Go through the records and report each line holding the string "down".

Records provided Block Start

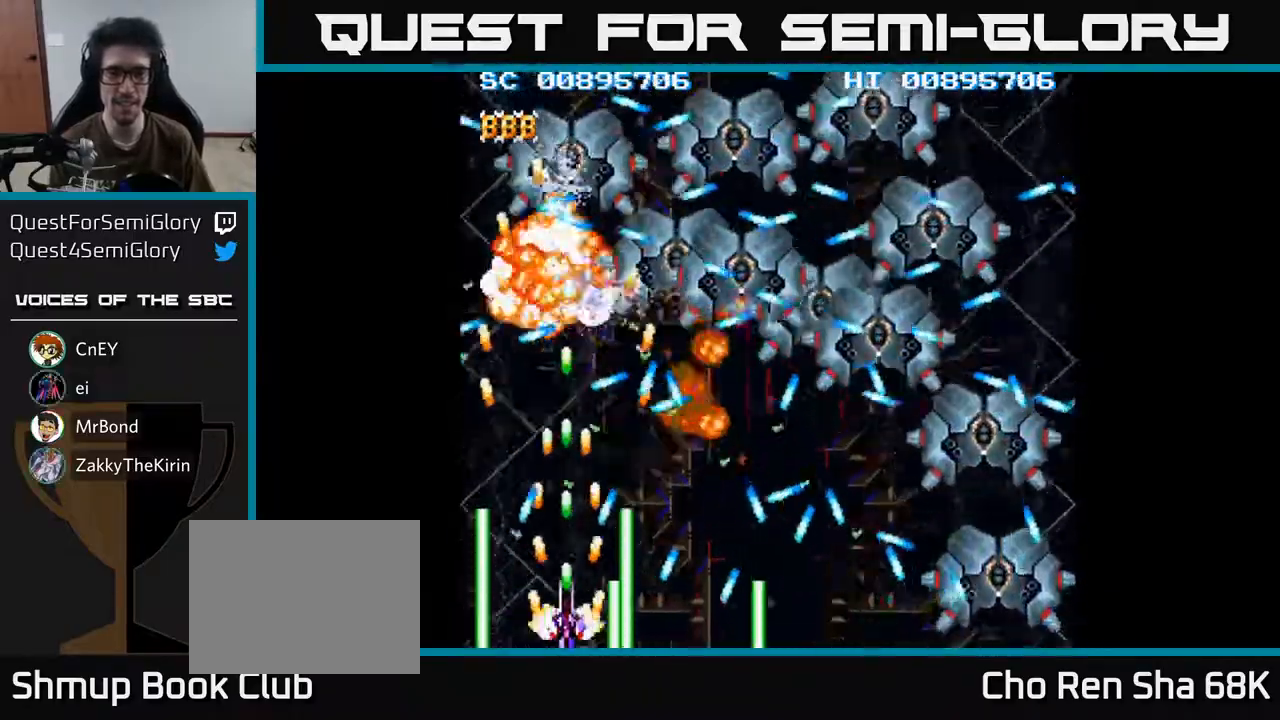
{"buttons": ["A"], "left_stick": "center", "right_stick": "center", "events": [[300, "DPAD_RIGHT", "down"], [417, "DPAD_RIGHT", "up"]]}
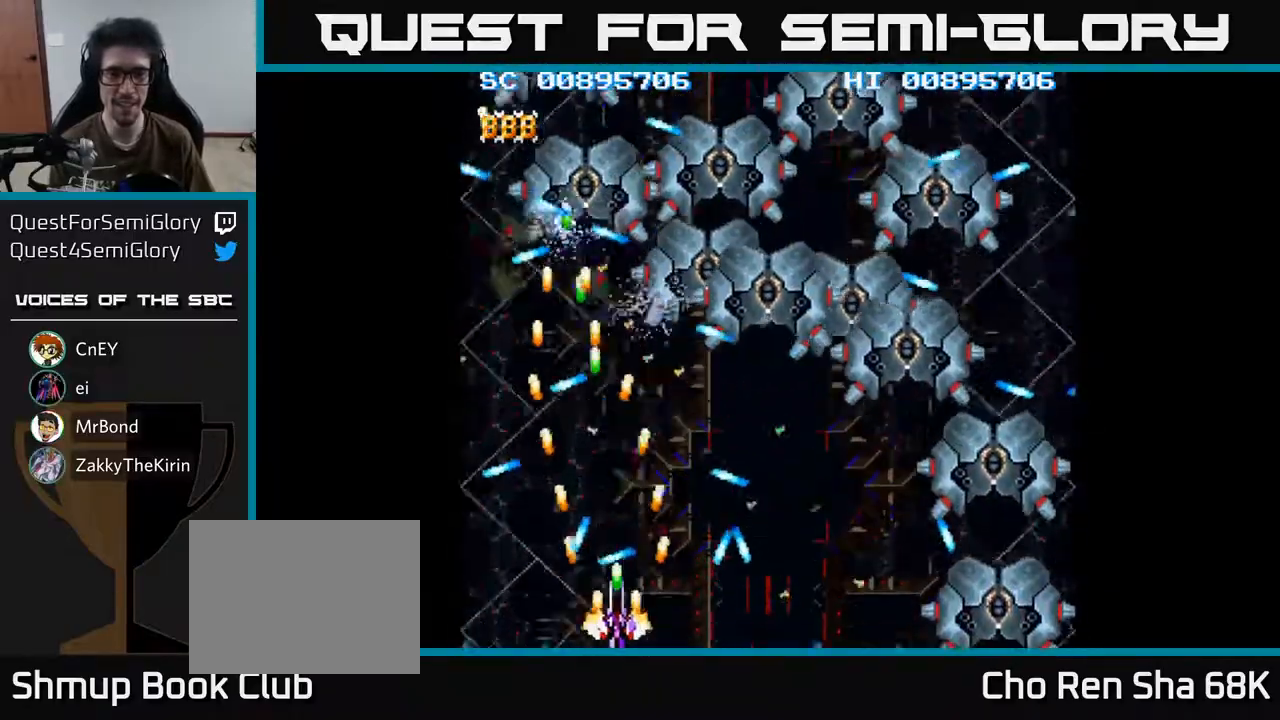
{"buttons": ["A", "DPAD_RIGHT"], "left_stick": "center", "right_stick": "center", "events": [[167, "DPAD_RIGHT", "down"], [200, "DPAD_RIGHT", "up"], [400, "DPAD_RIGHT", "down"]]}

Records provided Block End
Records provided Block Start

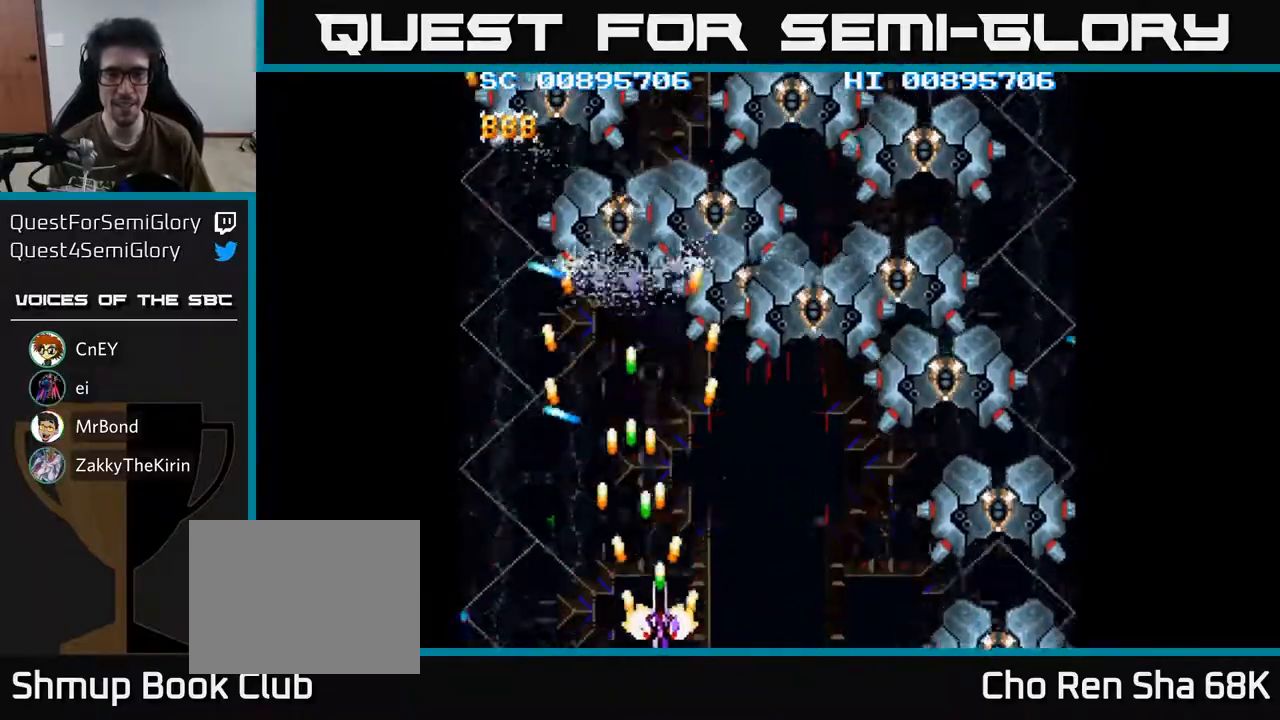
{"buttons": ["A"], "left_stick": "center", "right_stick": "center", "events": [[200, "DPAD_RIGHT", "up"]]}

Records provided Block End
Records provided Block Start

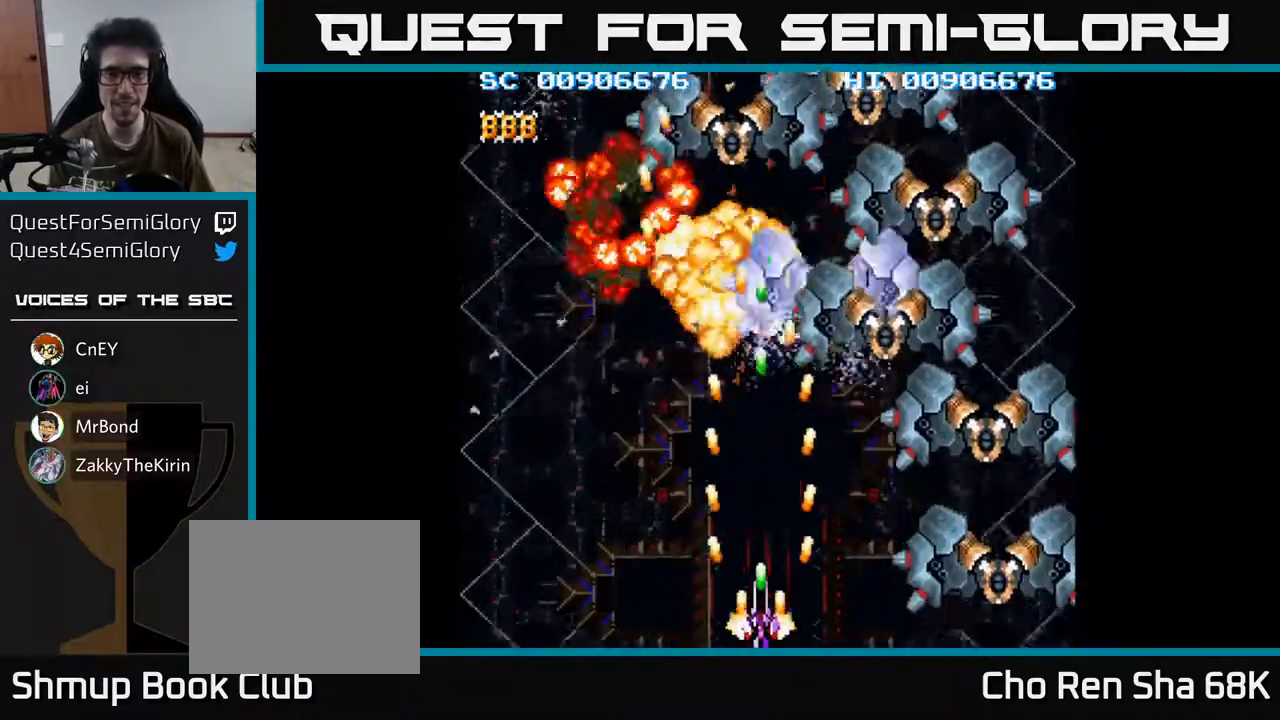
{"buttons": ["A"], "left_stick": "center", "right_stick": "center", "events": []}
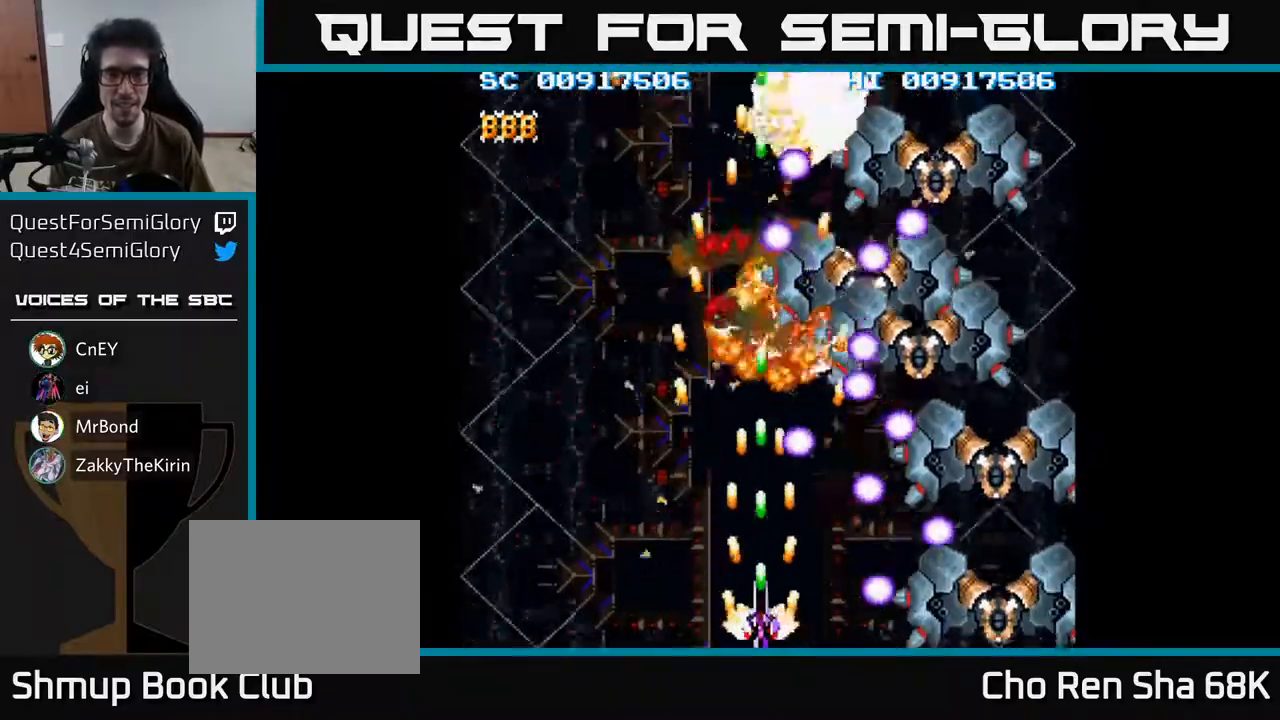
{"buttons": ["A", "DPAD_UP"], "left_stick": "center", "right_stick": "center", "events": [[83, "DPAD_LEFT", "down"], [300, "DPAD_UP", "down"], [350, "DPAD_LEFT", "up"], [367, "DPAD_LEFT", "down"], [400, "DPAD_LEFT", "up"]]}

Records provided Block End

### Task solution
{"buttons": ["A"], "left_stick": "center", "right_stick": "center", "events": [[300, "DPAD_RIGHT", "down"], [417, "DPAD_RIGHT", "up"]]}
{"buttons": ["A", "DPAD_RIGHT"], "left_stick": "center", "right_stick": "center", "events": [[167, "DPAD_RIGHT", "down"], [200, "DPAD_RIGHT", "up"], [400, "DPAD_RIGHT", "down"]]}
{"buttons": ["A", "DPAD_UP"], "left_stick": "center", "right_stick": "center", "events": [[83, "DPAD_LEFT", "down"], [300, "DPAD_UP", "down"], [350, "DPAD_LEFT", "up"], [367, "DPAD_LEFT", "down"], [400, "DPAD_LEFT", "up"]]}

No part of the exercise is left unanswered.